I've been thinking about this a lot recently. In part it's because I was among the worriers — I started warning about the coming robotic threat to human employment in 2011. As the decade progressed and artificial intelligence systems began to surpass even their inventors' expectations, evidence for the danger seemed to pile up. In 2013, a study by an Oxford economist and an AI scientist estimated that 47% of jobs are "at risk" of being replaced by computers. In 2017, the McKinsey Global Institute estimated that automation could displace hundreds of millions of workers by 2030, and global economic leaders were discussing what to do about the "robocalypse." In the 2020 campaign, AI's threat to employment became a topic of presidential debates.
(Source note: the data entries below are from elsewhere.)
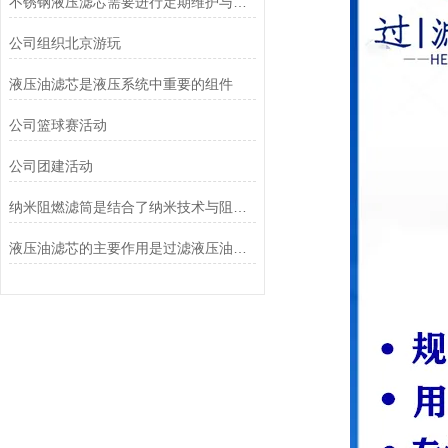
不锈钢液压滤芯需要进行定期维护与清洁
公司组织北京游玩
液压油滤芯是液压系统中重要的组件
公司篮球赛活动
公司团建活动
纳米阻燃滤筒是结合了纳米技术与阻燃功能设计的
液压油滤芯的主要作用是过滤液压油中的杂质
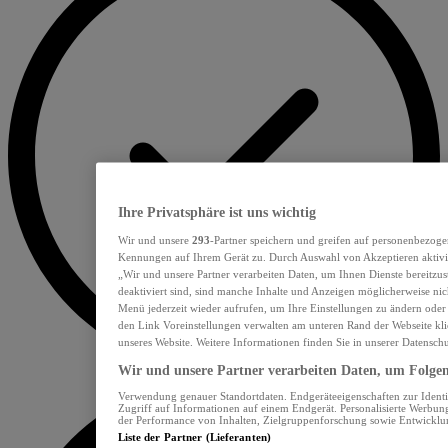
Ihre Privatsphäre ist uns wichtig
Wir und unsere
293
-Partner speichern und greifen auf personenbezoge
Kennungen auf Ihrem Gerät zu. Durch Auswahl von Akzeptieren aktivie
„Wir und unsere Partner verarbeiten Daten, um Ihnen Dienste bereitzu
deaktiviert sind, sind manche Inhalte und Anzeigen möglicherweise nich
Menü jederzeit wieder aufrufen, um Ihre Einstellungen zu ändern oder
den Link Voreinstellungen verwalten am unteren Rand der Webseite klic
unseres Website. Weitere Informationen finden Sie in unserer Datensch
Wir und unsere Partner verarbeiten Daten, um Folgend
Verwendung genauer Standortdaten. Endgeräteeigenschaften zur Identif
Zugriff auf Informationen auf einem Endgerät. Personalisierte Werbu
der Performance von Inhalten, Zielgruppenforschung sowie Entwickl
Liste der Partner (Lieferanten)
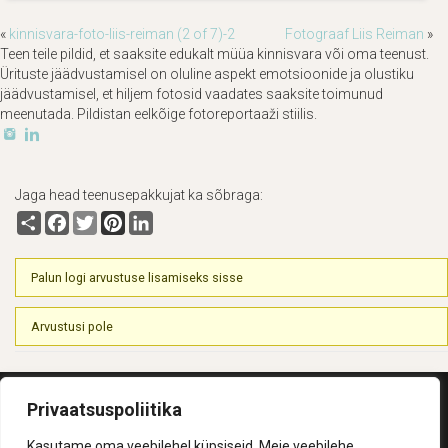
«
kinnisvara-foto-liis-reiman (2 of 7)-2
Fotograaf Liis Reiman
»
Teen teile pildid, et saaksite edukalt müüa kinnisvara või oma teenust.
Ürituste jäädvustamisel on oluline aspekt emotsioonide ja olustiku
jäädvustamisel, et hiljem fotosid vaadates saaksite toimunud
meenutada. Pildistan eelkõige fotoreportaaži stiilis.
Jaga head teenusepakkujat ka sõbraga:
Share
Facebook
Twitter
Pinterest
LinkedIn
Palun logi arvustuse lisamiseks sisse
Arvustusi pole
Privaatsuspoliitika
Kasutame oma veebilehel küpsiseid. Meie veebilehe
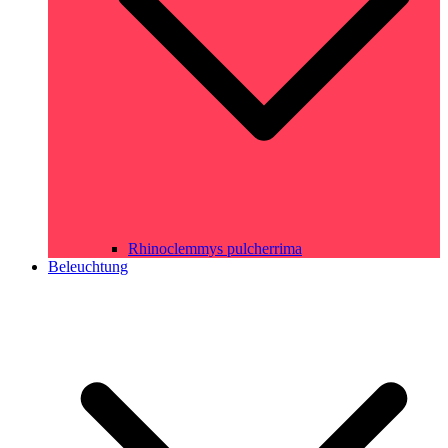
Rhinoclemmys pulcherrima
Beleuchtung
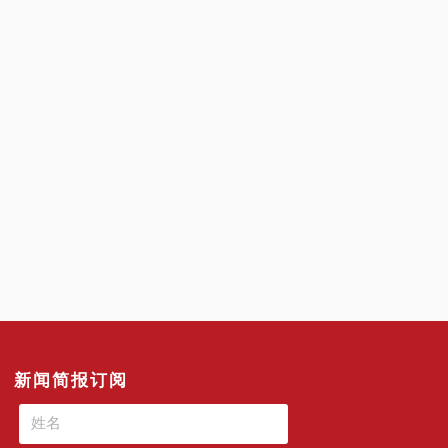
新闻简报订阅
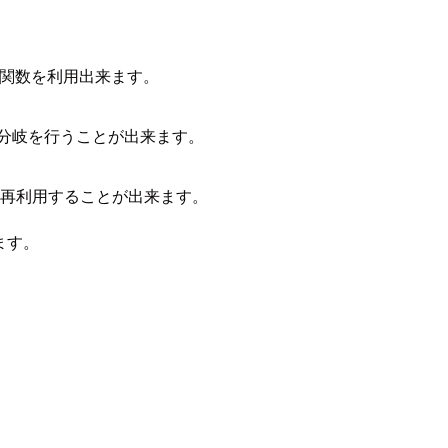
意する関数を利用出来ます。
た条件分岐を行うことが出来ます。
再利用することが出来ます。
います。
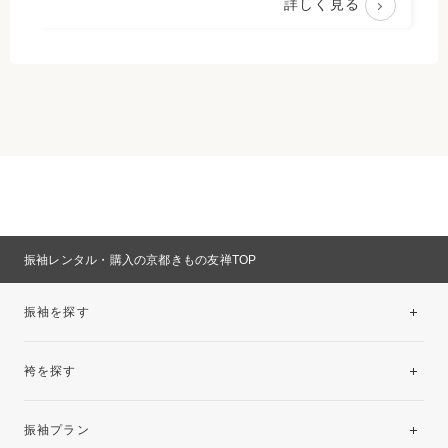
詳しく見る
振袖レンタル・購入の京都きもの友禅TOP
振袖を探す
袴を探す
振袖レンタルコレクション
振袖プラン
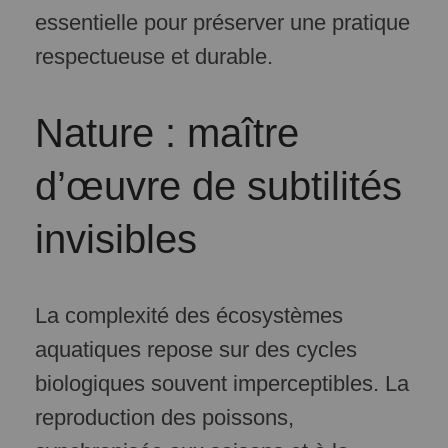
essentielle pour préserver une pratique
respectueuse et durable.
Nature : maître
d’œuvre de subtilités
invisibles
La complexité des écosystèmes
aquatiques repose sur des cycles
biologiques souvent imperceptibles. La
reproduction des poissons,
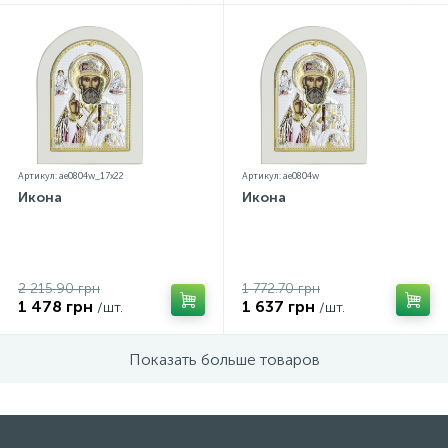
Артикул: ae0804w_17х22
Артикул: ae0804w
Икона
Икона
2 215.90 грн
1 772.70 грн
1 478 грн
1 637 грн
/шт.
/шт.
Показать больше товаров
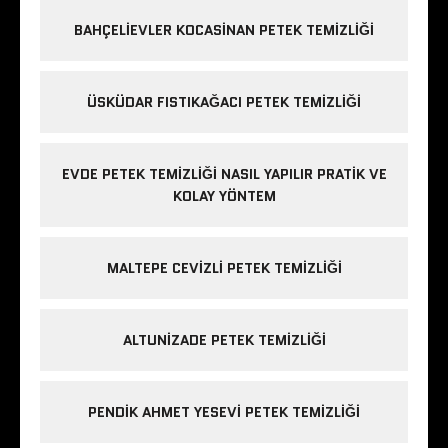
BAHÇELIEVLER KOCASINAN PETEK TEMIZLIĞI
ÜSKÜDAR FISTIKAĞACI PETEK TEMIZLIĞI
EVDE PETEK TEMIZLIĞI NASIL YAPILIR PRATIK VE
KOLAY YÖNTEM
MALTEPE CEVIZLI PETEK TEMIZLIĞI
ALTUNIZADE PETEK TEMIZLIĞI
PENDIK AHMET YESEVI PETEK TEMIZLIĞI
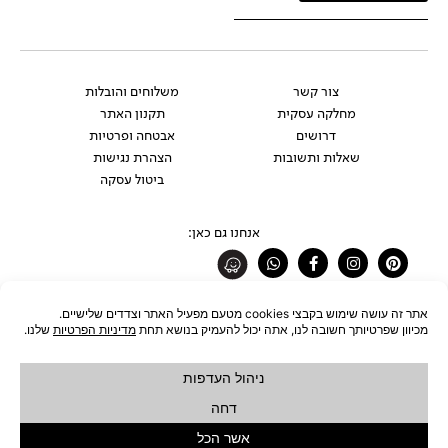
צור קשר
משלוחים והובלות
מחלקה עסקית
תקנון האתר
דרושים
אבטחה ופרטיות
שאלות ותשובות
הצהרת נגישות
ביטול עסקה
אנחנו גם כאן:
Whatsapp
Facebook-
Instagram
Pinterest
f
רוצים להתעדכן לפני כולם?
להצטרפות לניוזלטר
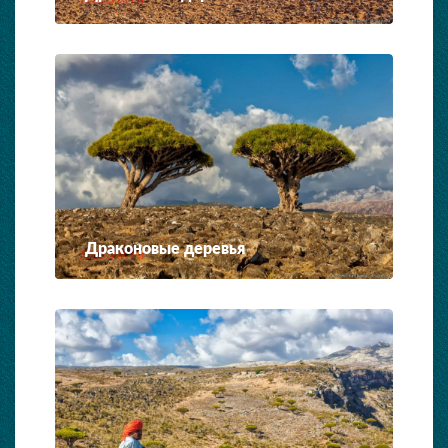
Драконовые деревья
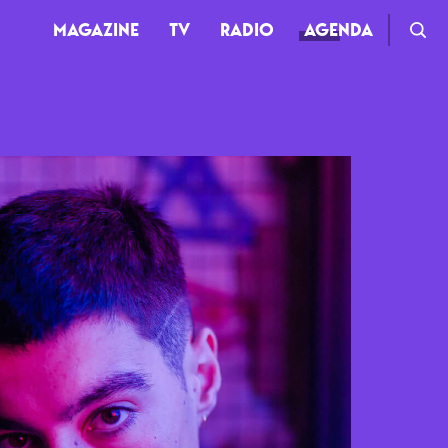
MAGAZINE
TV
RADIO
AGENDA
TV
Clips
Live
Documentaires
Web-séries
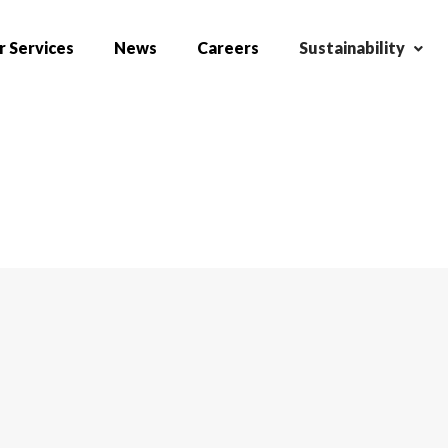
 Services
News
Careers
Sustainability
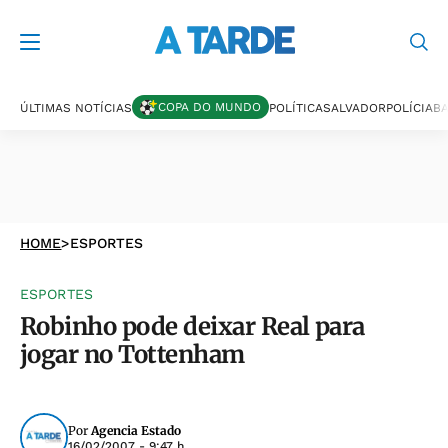
COPA DO MUNDO
ÚLTIMAS NOTÍCIAS
POLÍTICA
SALVADOR
POLÍCIA
BA
HOME
>
ESPORTES
ESPORTES
Robinho pode deixar Real para
jogar no Tottenham
Por
Agencia Estado
16/02/2007 - 9:47 h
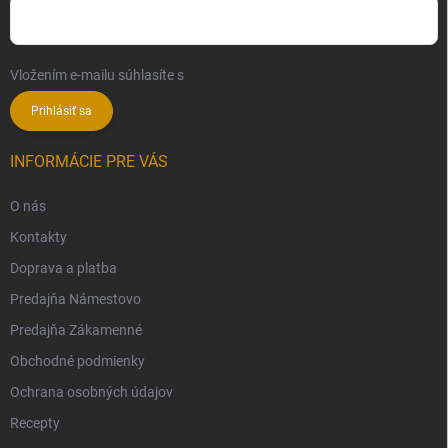
Vložením e-mailu súhlasíte s
podmienkami ochrany osobných údajov
Prihlásiť sa
INFORMÁCIE PRE VÁS
O nás
Kontakty
Doprava a platba
Predajňa Námestovo
Predajňa Zákamenné
Obchodné podmienky
Ochrana osobných údajov
Recepty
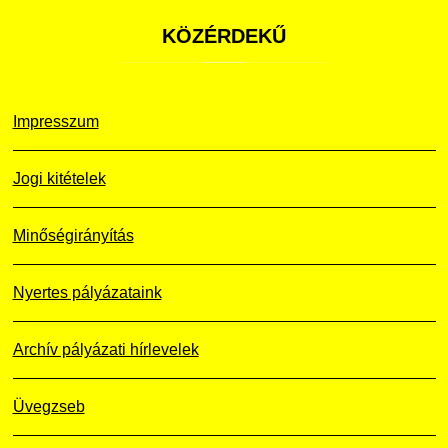
KÖZÉRDEKŰ
Impresszum
Jogi kitételek
Minőségirányítás
Nyertes pályázataink
Archív pályázati hírlevelek
Üvegzseb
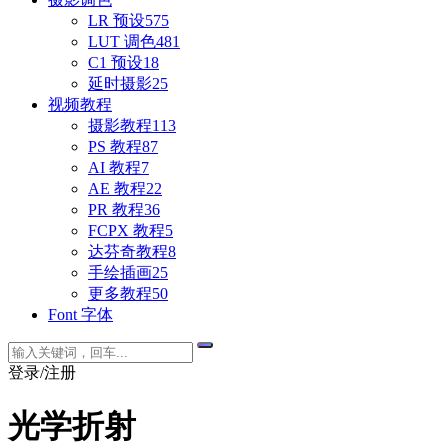
LR 预设
575
LUT 调色
481
C1 预设
18
延时摄影
25
视频教程
摄影教程
113
PS 教程
87
AI 教程
7
AE 教程
22
PR 教程
36
FCPX 教程
5
达芬奇教程
8
手绘插画
25
更多教程
50
Font 字体
登录/注册
光学折射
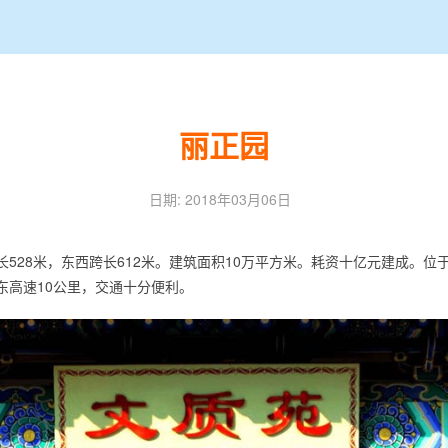
丽正园
日期: 2018年03月06日
长528米，东西跨长612米。建筑面积10万平方米。耗资十亿元建成。
日东高速10公里，交通十分便利。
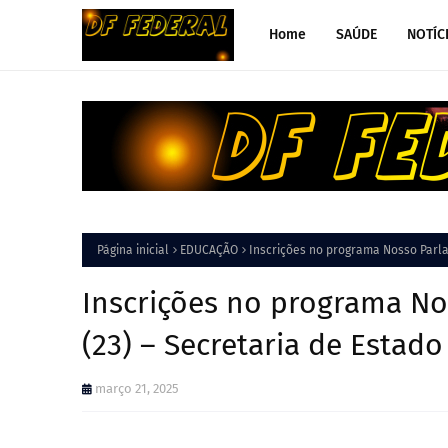
Home
SAÚDE
NOTÍC
Página inicial
EDUCAÇÃO
Inscrições no programa Nosso Parla
Inscrições no programa N
(23) – Secretaria de Estad
março 21, 2025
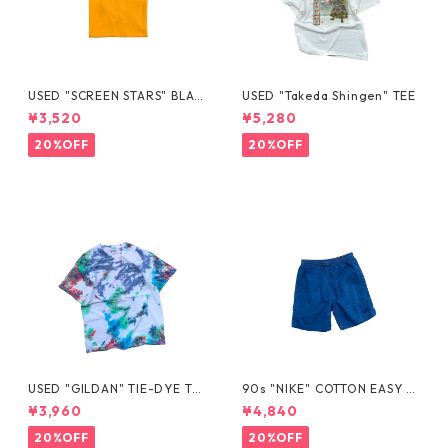
USED "SCREEN STARS" BLAN
USED "Takeda Shingen" TEE
K TEE
¥3,520
¥5,280
20%OFF
20%OFF
USED "GILDAN" TIE-DYE TE
90s "NIKE" COTTON EASY S
E
HORTS
¥3,960
¥4,840
20%OFF
20%OFF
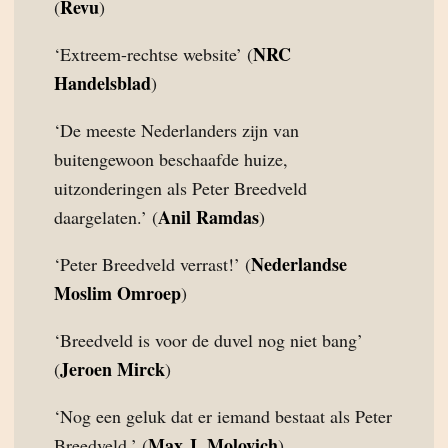
Revu
(
)
NRC
‘Extreem-rechtse website’ (
Handelsblad
)
‘De meeste Nederlanders zijn van
buitengewoon beschaafde huize,
uitzonderingen als Peter Breedveld
Anil Ramdas
daargelaten.’ (
)
Nederlandse
‘Peter Breedveld verrast!’ (
Moslim Omroep
)
‘Breedveld is voor de duvel nog niet bang’
Jeroen Mirck
(
)
‘Nog een geluk dat er iemand bestaat als Peter
Max J. Molovich
Breedveld.’ (
)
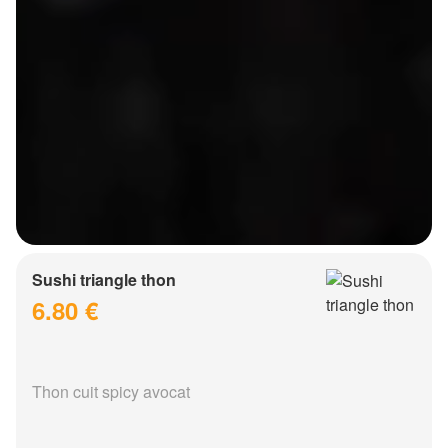
Sushi triangle thon
6.80 €
Thon cuit spicy avocat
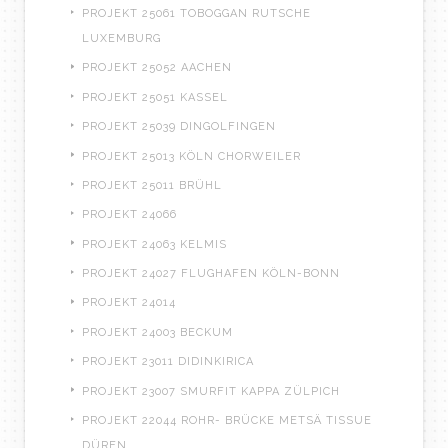
PROJEKT 25061 TOBOGGAN RUTSCHE
LUXEMBURG
PROJEKT 25052 AACHEN
PROJEKT 25051 KASSEL
PROJEKT 25039 DINGOLFINGEN
PROJEKT 25013 KÖLN CHORWEILER
PROJEKT 25011 BRÜHL
PROJEKT 24066
PROJEKT 24063 KELMIS
PROJEKT 24027 FLUGHAFEN KÖLN-BONN
PROJEKT 24014
PROJEKT 24003 BECKUM
PROJEKT 23011 DIDINKIRICA
PROJEKT 23007 SMURFIT KAPPA ZÜLPICH
PROJEKT 22044 ROHR- BRÜCKE METSÄ TISSUE
DÜREN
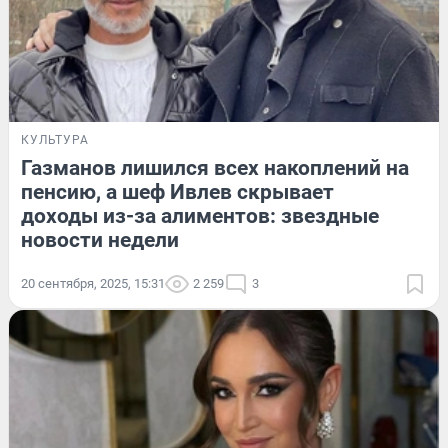
КУЛЬТУРА
Газманов лишился всех накоплений на
пенсию, а шеф Ивлев скрывает
доходы из-за алиментов: звездные
новости недели
20 сентября, 2025, 15:31
2 259
3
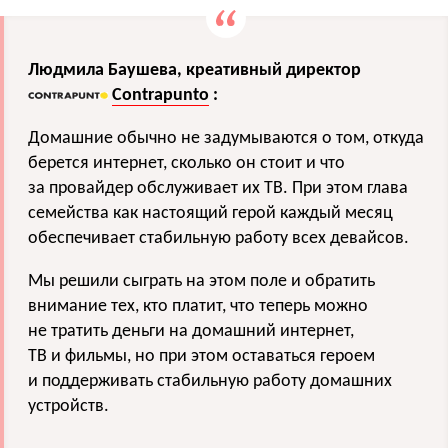
Людмила Баушева, креативный директор
Contrapunto
:
Домашние обычно не задумываются о том, откуда
берется интернет, сколько он стоит и что
за провайдер обслуживает их ТВ. При этом глава
семейства как настоящий герой каждый месяц
обеспечивает стабильную работу всех девайсов.
Мы решили сыграть на этом поле и обратить
внимание тех, кто платит, что теперь можно
не тратить деньги на домашний интернет,
ТВ и фильмы, но при этом оставаться героем
и поддерживать стабильную работу домашних
устройств.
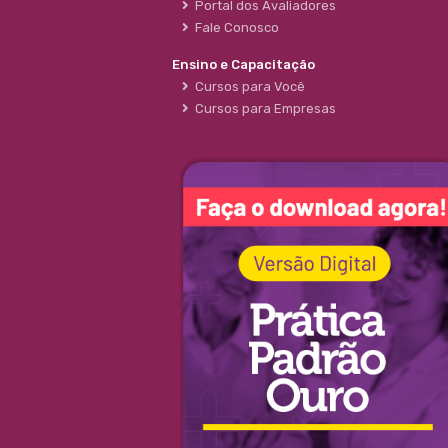
Portal dos Avaliadores
Fale Conosco
Ensino e Capacitação
Cursos para Você
Cursos para Empresas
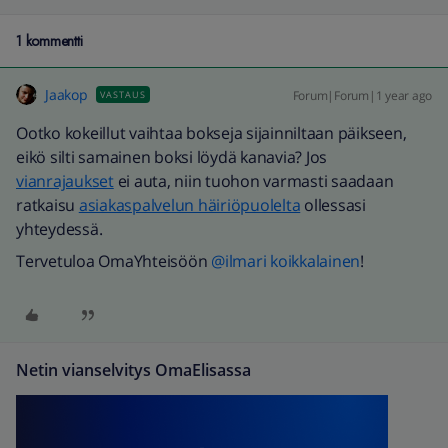
1 kommentti
Jaakop
Forum|Forum|1 year ago
VASTAUS
Ootko kokeillut vaihtaa bokseja sijainniltaan päikseen,
eikö silti samainen boksi löydä kanavia? Jos
vianrajaukset
ei auta, niin tuohon varmasti saadaan
ratkaisu
asiakaspalvelun häiriöpuolelta
ollessasi
yhteydessä.
Tervetuloa OmaYhteisöön
@ilmari koikkalainen
!
Netin vianselvitys OmaElisassa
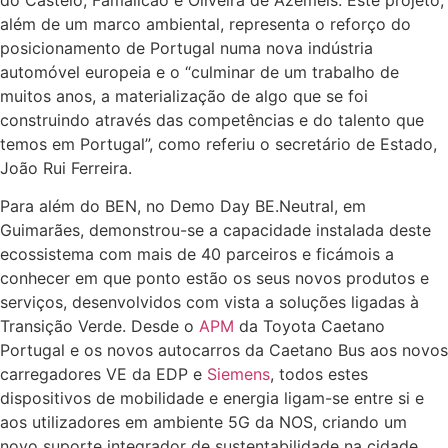
além de um marco ambiental, representa o reforço do
posicionamento de Portugal numa nova indústria
automóvel europeia e o “culminar de um trabalho de
muitos anos, a materialização de algo que se foi
construindo através das competências e do talento que
temos em Portugal”, como referiu o secretário de Estado,
João Rui Ferreira.
Para além do BEN, no Demo Day BE.Neutral, em
Guimarães, demonstrou-se a capacidade instalada deste
ecossistema com mais de 40 parceiros e ficámois a
conhecer em que ponto estão os seus novos produtos e
serviços, desenvolvidos com vista a soluções ligadas à
Transição Verde. Desde o
APM
da Toyota Caetano
Portugal e os novos autocarros da Caetano Bus aos novos
carregadores VE da EDP e
Siemens
, todos estes
dispositivos de mobilidade e energia ligam-se entre si e
aos utilizadores em ambiente 5G da NOS, criando um
novo suporte integrador de sustentabilidade na cidade.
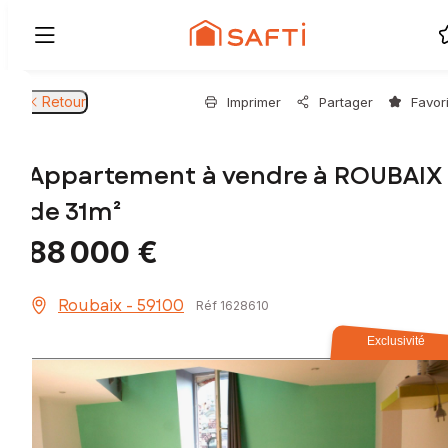
Retour
Imprimer
Partager
Favor
Appartement à vendre à ROUBAIX
de 31m²
88 000 €
Roubaix - 59100
Réf 1628610
Exclusivité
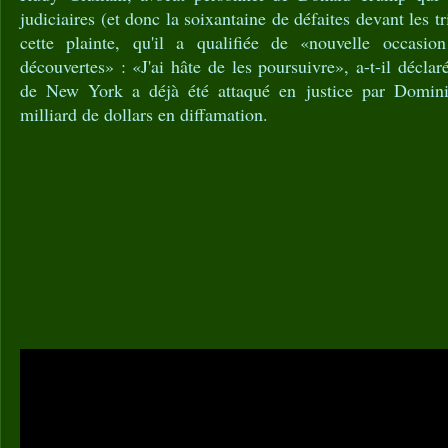
judiciaires (et donc la soixantaine de défaites devant les tr
cette plainte, qu'il a qualifiée de «nouvelle occasi
découvertes» : «J'ai hâte de les poursuivre», a-t-il décl
de New York a déjà été attaqué en justice par Domini
milliard de dollars en diffamation.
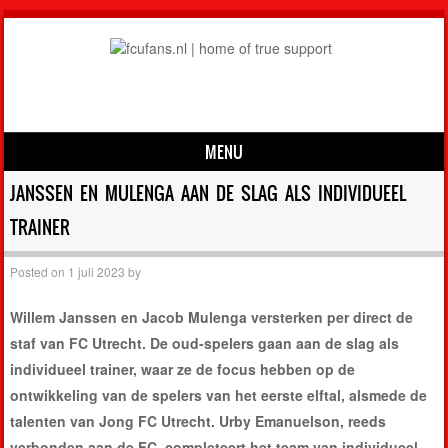
MENU
Skip to content
JANSSEN EN MULENGA AAN DE SLAG ALS INDIVIDUEEL
TRAINER
Posted on
1 juli 2023
by
Willem Janssen en Jacob Mulenga versterken per direct de
staf van FC Utrecht. De oud-spelers gaan aan de slag als
individueel trainer, waar ze de focus hebben op de
ontwikkeling van de spelers van het eerste elftal, alsmede de
talenten van Jong FC Utrecht. Urby Emanuelson, reeds
verbonden aan de FC, completeert het team van individueel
Even then, predictions of robot dominance were not quite panning out, but the pandemic and its aftermath ought to radically shift our thinking. Now, as central bankers around the world are rushing to cool labor markets and tame inflation, a few economic and technological truths have become evident.
First, humans have been underestimated. It turns out that we (well, many of us) are really amazing at what we do, and for the foreseeable future we are likely to prove indispensable across a range of industries, especially column-writing. Computers, meanwhile, have been overestimated. Though machines can look indomitable in demonstrations, in the real world AI has turned out to be a poorer replacement for humans than its boosters have prophesied.